- **Passage to read**
-- -- --

When you added sleeps between your sendto calls, you were effectively throttling down the throughput and preventing the socket buffers from overflowing.
Instead of sleep, you should use a blocking socket. If the socket buffers become full, sendto will block, which is effectively the same thing as sleeping, except that it will automatically stop sleeping the instant the socket is able to hold your next datagram.
To achieve better thoughput, try lumping data into datagrams close to the MTU size (while taking care to save enough room for UDP/IP headers). This should give you smaller header overhead compared to sending very short datagrams.
I have this code, the point is that I want to receive no more than 600Kbits/s using a UDP socket, I implemented an algorithm using duration during which we receive and the sleep command....
#if defined (WIN32)
#include <winsock2.h>
typedef int socklen_t;
#elif defined (linux)
#include <sys/types.h>
#include <sys/socket.h>
#include <netinet/in.h>
#include <arpa/inet.h>
#include <unistd.h>
#define INVALID_SOCKET -1
#define SOCKET_ERROR -1
#define closesocket(s) close(s)

-- -- --

- **Data for review**
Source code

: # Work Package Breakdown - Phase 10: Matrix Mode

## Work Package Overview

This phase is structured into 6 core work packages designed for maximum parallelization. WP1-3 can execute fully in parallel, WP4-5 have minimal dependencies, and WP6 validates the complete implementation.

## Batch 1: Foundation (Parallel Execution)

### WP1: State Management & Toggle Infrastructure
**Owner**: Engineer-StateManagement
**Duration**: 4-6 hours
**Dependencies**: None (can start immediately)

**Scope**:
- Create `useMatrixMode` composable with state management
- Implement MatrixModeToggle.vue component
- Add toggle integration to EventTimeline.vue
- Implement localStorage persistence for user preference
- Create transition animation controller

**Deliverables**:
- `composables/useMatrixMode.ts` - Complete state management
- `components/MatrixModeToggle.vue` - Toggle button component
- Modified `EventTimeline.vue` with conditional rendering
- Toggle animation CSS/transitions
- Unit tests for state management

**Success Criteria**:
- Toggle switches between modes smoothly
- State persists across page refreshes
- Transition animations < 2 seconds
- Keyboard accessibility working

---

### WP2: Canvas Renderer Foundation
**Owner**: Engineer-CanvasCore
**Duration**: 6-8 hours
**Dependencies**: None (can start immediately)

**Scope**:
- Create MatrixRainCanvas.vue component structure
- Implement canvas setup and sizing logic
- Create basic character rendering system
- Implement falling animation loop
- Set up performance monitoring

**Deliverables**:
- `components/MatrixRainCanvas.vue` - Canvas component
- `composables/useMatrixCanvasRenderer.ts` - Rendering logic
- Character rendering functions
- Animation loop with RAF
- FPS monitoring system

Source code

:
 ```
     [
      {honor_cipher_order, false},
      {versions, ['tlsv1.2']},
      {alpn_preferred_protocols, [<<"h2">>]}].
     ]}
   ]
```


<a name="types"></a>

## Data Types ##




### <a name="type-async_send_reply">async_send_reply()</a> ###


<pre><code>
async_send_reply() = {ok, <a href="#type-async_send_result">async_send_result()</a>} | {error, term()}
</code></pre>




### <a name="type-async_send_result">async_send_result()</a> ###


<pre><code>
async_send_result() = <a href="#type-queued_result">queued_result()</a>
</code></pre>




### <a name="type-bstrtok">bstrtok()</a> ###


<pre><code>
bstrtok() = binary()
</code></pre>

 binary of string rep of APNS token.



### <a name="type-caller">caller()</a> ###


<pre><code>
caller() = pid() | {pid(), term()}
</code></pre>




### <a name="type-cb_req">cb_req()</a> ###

-- -- --

- **Try it**
Rewrite the answer about UDP throughput starting at "Instead of sleep, you" and ending at "your next datagram.", with "datagram" changed to "packet".

- **Response**
Instead of sleep, you should use a blocking socket. If the socket buffers become full, sendto will block, which is effectively the same thing as sleeping, except that it will automatically stop sleeping the instant the socket is able to hold your next packet.